Last week Breitling unveiled the Premier, a whole new collection of elegant, vintage-inspired watches, at an event in London. But it wasn’t the only story to be had: here are five things we learned about Breitling’s future
By Chris Hall
The Premier was originally launched in 1943, but you don’t need to be a total watch nerd to realise that the models we’re seeing now bear little resemblance to chronographs of the 1940s. Instead, designer Guy Bove has drawn more heavily from the Top Time models of the late 1960s and early 70s.
Not a bad call by any means – it’s a lot more in-keeping with what’s selling well at the moment, and the watches of the 40s were so much smaller that bringing that look back in a modern sized case would inevitably be a challenge. What we did hear is that Breitling plans to introduce more watches that are directly linked to specific vintage references, including some hand-wound models.
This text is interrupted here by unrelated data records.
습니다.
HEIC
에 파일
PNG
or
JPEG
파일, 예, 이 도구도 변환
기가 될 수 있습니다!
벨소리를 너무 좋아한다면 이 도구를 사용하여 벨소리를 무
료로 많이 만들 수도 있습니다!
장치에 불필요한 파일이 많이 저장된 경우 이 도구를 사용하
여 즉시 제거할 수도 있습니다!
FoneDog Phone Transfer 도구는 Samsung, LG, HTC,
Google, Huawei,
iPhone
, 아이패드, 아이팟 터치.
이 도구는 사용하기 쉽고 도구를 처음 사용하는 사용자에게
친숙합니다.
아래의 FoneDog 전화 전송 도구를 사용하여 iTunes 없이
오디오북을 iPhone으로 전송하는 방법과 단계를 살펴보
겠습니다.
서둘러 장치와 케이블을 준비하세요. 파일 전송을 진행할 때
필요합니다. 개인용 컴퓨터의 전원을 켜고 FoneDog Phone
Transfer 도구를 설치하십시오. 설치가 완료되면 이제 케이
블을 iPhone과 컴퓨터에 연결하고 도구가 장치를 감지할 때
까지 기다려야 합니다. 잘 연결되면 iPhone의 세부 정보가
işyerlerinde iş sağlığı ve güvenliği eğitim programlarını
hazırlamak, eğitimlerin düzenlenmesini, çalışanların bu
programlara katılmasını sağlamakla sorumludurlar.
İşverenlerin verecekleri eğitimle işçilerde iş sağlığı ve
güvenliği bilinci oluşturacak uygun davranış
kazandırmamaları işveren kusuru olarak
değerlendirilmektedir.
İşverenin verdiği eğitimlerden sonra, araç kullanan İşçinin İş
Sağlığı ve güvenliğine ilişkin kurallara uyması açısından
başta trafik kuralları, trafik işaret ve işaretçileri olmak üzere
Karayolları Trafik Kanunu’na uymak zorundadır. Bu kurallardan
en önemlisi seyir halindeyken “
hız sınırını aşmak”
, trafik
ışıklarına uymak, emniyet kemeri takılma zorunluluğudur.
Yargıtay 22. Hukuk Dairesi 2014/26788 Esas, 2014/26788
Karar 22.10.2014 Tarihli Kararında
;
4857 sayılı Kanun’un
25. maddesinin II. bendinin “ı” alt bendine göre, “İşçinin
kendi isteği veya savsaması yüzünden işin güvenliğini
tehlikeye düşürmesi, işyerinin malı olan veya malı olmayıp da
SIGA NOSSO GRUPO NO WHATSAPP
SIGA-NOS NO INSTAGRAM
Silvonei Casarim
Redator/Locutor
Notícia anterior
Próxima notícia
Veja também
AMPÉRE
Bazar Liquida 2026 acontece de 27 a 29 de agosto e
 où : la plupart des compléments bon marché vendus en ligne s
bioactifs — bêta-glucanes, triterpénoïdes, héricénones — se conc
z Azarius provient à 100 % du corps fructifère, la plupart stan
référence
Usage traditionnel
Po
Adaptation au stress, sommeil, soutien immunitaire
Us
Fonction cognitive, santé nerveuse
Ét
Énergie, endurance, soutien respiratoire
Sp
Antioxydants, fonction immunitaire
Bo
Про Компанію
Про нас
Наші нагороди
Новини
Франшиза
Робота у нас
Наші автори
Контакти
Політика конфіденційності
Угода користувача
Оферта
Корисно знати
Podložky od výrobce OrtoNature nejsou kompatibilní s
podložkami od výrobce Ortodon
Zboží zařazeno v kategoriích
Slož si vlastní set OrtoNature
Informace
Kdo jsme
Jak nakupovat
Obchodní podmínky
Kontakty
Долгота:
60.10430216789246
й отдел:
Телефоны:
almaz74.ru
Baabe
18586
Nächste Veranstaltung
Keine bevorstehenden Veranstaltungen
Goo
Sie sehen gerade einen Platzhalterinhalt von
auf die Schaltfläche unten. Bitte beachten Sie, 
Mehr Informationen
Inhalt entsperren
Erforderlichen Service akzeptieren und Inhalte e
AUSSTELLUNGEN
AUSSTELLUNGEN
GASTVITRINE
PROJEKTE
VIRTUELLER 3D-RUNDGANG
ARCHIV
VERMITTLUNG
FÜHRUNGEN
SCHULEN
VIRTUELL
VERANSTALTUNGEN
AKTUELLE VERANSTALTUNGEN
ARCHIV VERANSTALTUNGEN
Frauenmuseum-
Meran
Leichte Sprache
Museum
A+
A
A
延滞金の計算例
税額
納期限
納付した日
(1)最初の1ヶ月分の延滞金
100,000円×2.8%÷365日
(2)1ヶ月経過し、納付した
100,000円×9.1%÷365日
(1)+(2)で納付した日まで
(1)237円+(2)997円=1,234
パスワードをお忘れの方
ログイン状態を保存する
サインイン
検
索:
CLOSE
Relative to the rest of the major players in its price bracket, Breitling has probably been somewhat conservative with the production of limited edition pieces. In an unprecedented step, it revealed a watch that will be officially launched next year, a version of the Premier that pays tribute to a group of WW2 American pilots in the Chinese airforce called the Flying Tigers (so named for the nosecone decorations of their Curtiss P-40 Warthogs). There will be two watches, a B01 model and a B13 (Breitling’s ETA-based 6-9-12 chronograph design), with olive green dials.
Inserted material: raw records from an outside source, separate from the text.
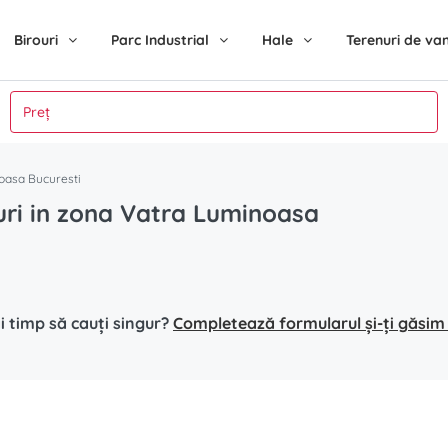
Birouri
Parc Industrial
Hale
Terenuri de va
inoasa Bucuresti
rouri in zona Vatra Luminoasa
i timp să cauți singur?
Completează formularul și-ți găsim s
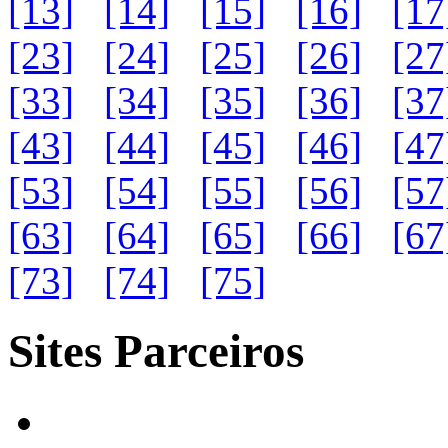
[13]
[14]
[15]
[16]
[17
[23]
[24]
[25]
[26]
[27
[33]
[34]
[35]
[36]
[37
[43]
[44]
[45]
[46]
[47
[53]
[54]
[55]
[56]
[57
[63]
[64]
[65]
[66]
[67
[73]
[74]
[75]
Sites Parceiros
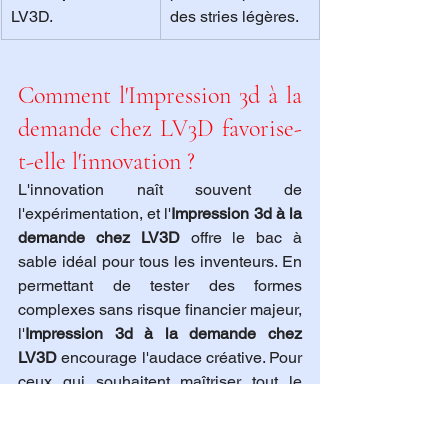
LV3D.
des stries légères.
Comment l'Impression 3d à la 
demande chez LV3D favorise-
t-elle l'innovation ?
L'innovation naît souvent de 
l'expérimentation, et l'
Impression 3d à la 
demande chez LV3D
 offre le bac à 
sable idéal pour tous les inventeurs. En 
permettant de tester des formes 
complexes sans risque financier majeur, 
l'
Impression 3d à la demande chez 
LV3D
 encourage l'audace créative. Pour 
ceux qui souhaitent maîtriser tout le 
processus, de l'idée à l'objet, 
faire une 
formation à l'impression 3D avec mon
In addition, we saw a limited edition Superocean Heritage chronograph with an eco-friendly strap, launched in association with surfer Kelly Slater’s firm Outerknown. Reading between the lines, these are the first of many more limited-run pieces to come over the next two years.
A new Bentley
It’s a case of ‘So, farewell then’ for the Breitling for Bentley range as we know it, and few will shed a tear for those heavy slabs of watchmaking. You can still see them on the brand’s website, but the knurled-bezel 48mm pieces are on the way out. Instead it seems that Breitling’s association with Bentley will revert to something closer to other brands’ car partnerships: limited edition pieces that are a lot closer to the core collection.
Evidence is provided in the form of this British Racing Green version of the B01 Premier Chronograph. Also, 2019 is Bentley’s centenary year, so expect a bit more noise to be made about this tie-in than in recent years.
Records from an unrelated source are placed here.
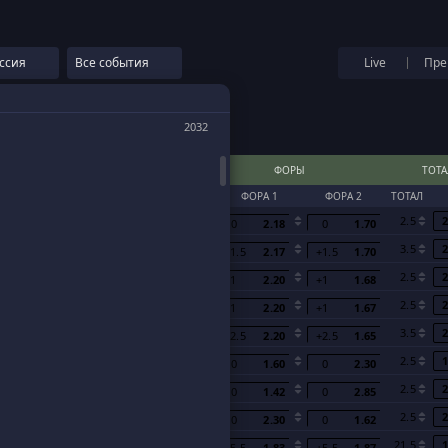
ссия
Все события
Live
Пре
2032
ИСХОДЫ
ФОРЫ
ТОТ
1
Х
2
ФОРА 1
ФОРА 2
ТОТАЛ
Завтра в 15:30
3.20
3.20
2.40
2.5
2
0
2.18
0
1.70
Завтра в 18:00
1.45
4.90
6.60
3.5
2
-1.5
2.17
+1.5
1.70
Завтра в 20:30
1.67
3.90
5.30
2.5
2
-1
2.20
+1
1.68
вгуста в 14:30
1.68
3.75
5.40
2.5
2
-1
2.20
+1
1.67
вгуста в 17:00
1.14
8.50
19.00
3.5
2
-2.5
2.20
+2.5
1.65
вгуста в 20:00
2.15
3.60
3.25
2.5
1
0
1.60
0
2.30
вгуста в 20:30
1.95
3.45
4.15
2.5
2
0
1.42
0
2.85
вгуста в 19:30
3.30
3.30
2.25
2.5
2
0
2.30
0
1.62
1.10
18.00
8.50
21.5
1
-5.5
1.83
+5.5
1.87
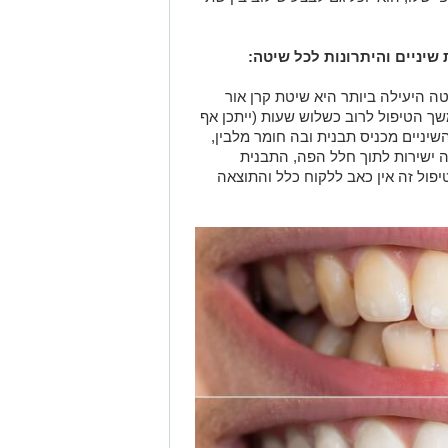
יניים והיתרונות לכל שיטה:
 היעילה ביותר היא שיטת קרן אור
שך הטיפול לרוב כשלוש שעות (ייתכן אף
יניים מכניס תבנית ובה חומר מלבין,
ר מנורת הזום (ZOOM) מאירה ישירות לתוך חלל הפה, התבנית
ול זה אין כאב ללקוח כלל והתוצאה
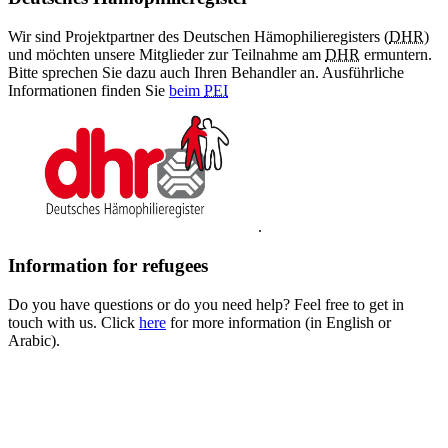
Wir sind Projektpartner des Deutschen Hämophilieregisters (
DHR
)
und möchten unsere Mitglieder zur Teilnahme am
DHR
ermuntern.
Bitte sprechen Sie dazu auch Ihren Behandler an. Ausführliche
Informationen finden Sie
beim
PEI
.
Information for refugees
Do you have questions or do you need help? Feel free to get in
touch with us. Click
here
for more information (in English or
Arabic).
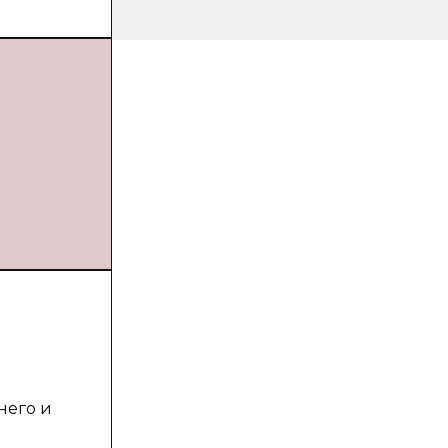
него и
When China sneezes, the watch industry catches a cold. It’s only just getting over the last bout of sickness but we’re seeing Switzerland once more turn its eye to the east, with sales in Hong Kong rising fast again, and Chinese interest following. And Georges Kern’s focus on the region is clear: it may have been held in London but the Breitling Summit was peppered with references to the Asian market (the aforementioned Flying Tigers; a slide entitled ‘Growth’ was illustrated by a group of Asian men in black tie; Breitling’s website is now available in two languages, English and Mandarin).
For every watch the brand sells in China, it reportedly sells four to Chinese tourists abroad, so the scope for improvement is clear. The Premier – particularly in Day-Date and time-only formats – is a more modestly sized watch with a design that definitely has Asian tastes in mind.
A cornerstone of Breitling’s new marketing has been the introduction of thematic groups of brand ambassadors, or ‘squads’. There’s a “Cinema” squad, featuring Brad Pitt, Charlize Theron, Adam Driver and Daniel Wu (although he only features in Asian markets), an Explorer Squad, a Jet Squad and a Surfer Squad.
United by the cringeworthy hashtag “#Squadsonamission” they are derided by journalists, imitated by other brands (Oris already has a Movember Crew), and probably helping Breitling shift a lot of watches. So it’s no surprise that Mr Kern confirmed we will see more squads launching in the near future.